The thesis aimed to design and implement an integrated optical sensing system for measuring ethanol concentration in aqueous solutions, given the importance of such measurements in medical, industrial, and food fields. The study relied on a Wavelength Division Multiplexing (WDM) network at a wavelength of 1550 nm, linked to a sensing platform based on modified and nanomaterial-coated single-mode fiber (SMF) sensors.
The study included the development of chemically etched and thermally tapered single-mode optical fibers, coated with graphite nanofiber material. This aimed to reduce fiber diameters to 40 micrometers and enhance the evanescent field interaction with aqueous ethanol solutions, thereby increasing sensor sensitivity and improving efficiency.
The thesis also included the preparation of a chemically etched fiber Bragg grating (FBG) network in two stages, with reduced cladding diameters of 100 micrometers and 80 micrometers, to operate a third type of ethanol concentration sensor at room temperature.
The thesis focused on building a multiplexing sensor network using WDM technology, enabling the connection of more than one modified optical fiber sensor within a single system and distinguishing their signals based on different wavelengths.
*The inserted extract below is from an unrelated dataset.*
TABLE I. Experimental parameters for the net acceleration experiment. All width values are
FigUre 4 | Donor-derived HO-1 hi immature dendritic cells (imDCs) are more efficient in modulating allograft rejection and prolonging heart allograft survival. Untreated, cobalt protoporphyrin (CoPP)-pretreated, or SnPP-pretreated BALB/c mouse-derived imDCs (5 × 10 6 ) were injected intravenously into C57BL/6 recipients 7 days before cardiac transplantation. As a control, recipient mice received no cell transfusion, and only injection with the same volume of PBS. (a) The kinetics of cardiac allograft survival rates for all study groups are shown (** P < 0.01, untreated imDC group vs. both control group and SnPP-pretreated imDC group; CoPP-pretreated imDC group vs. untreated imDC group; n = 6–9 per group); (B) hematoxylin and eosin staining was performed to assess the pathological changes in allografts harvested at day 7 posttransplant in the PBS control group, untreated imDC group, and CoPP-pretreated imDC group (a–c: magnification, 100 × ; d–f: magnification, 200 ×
This network was connected to an electronic circuit specifically designed to measure optical power and convert signals received from the fiber optic sensors into digital data, then transmit them wirelessly in real time via Internet of Things (IoT) technology using Wi-Fi connectivity.
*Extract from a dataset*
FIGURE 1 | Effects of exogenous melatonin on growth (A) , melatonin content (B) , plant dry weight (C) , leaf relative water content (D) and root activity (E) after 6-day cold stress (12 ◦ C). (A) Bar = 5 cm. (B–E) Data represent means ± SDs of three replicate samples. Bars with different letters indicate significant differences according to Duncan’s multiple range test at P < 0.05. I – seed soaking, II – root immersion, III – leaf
The electronic circuit included a transimpedance amplifier (TIA) stage and a micro-signal amplification stage, to provide low-noise gain and improve the photodetector’s photocurrent response. It also used the ADS1115 analog-to-digital converter and the ESP32 module to upload data to the internet.
The results showed that the best sensing performance was achieved using a 16 mm long sensor with a 40 micrometer tapered diameter coated with graphite nanofiber material. It achieved the highest sensitivity of 0.2930 %v/v, while the detection and quantification limits were 0.0205 %v/v and 0.0683 %v/v respectively. The response time was 4.65 seconds and the recovery time was 5.42 seconds.
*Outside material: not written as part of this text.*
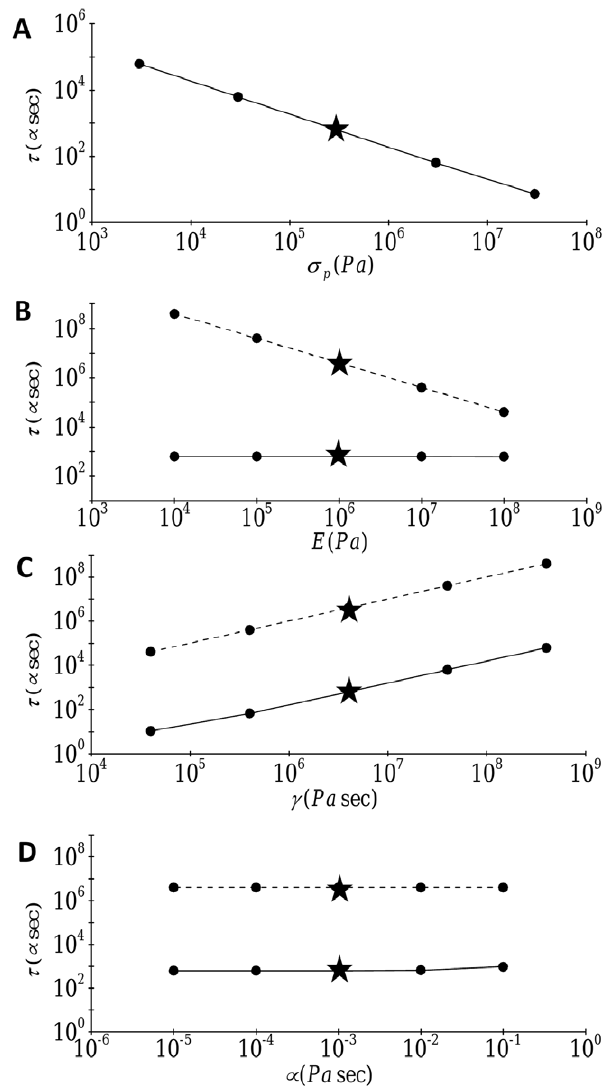
Figure 4. Effect of (A) prestress, (B) elasticity, (C) material viscosity, and (D) cytosolic viscosity on the time constant t for the deformation-related stress evolution at the nucleus ( x ~ L ):––––, transverse motion; width 3.429 pt height 0.5 pt width 3.429 pt height 0.5 pt width 3.429 pt height 0.5 pt width 3.429 pt height 0.5 pt, axial motion. Stars denote the reference values.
The thesis concluded that the proposed measurement system demonstrated high efficiency from both scientific and practical aspects. The proposed measurement system has promising potential for application in smart optical sensing systems. The integration of the WDM network with modified fiber optic sensors and the electronic circuit linked to IoT technology enabled real-time and accurate monitoring of ethanol concentration changes.
The results also showed that using optical fibers as a sensing medium provides a safer and more suitable measurement environment for detecting flammable analytical materials, due to their high immunity against electromagnetic interference (EMI). This enhances the possibility of employing the proposed system in industrial and laboratory applications that require fast response and reliable real-time measurement.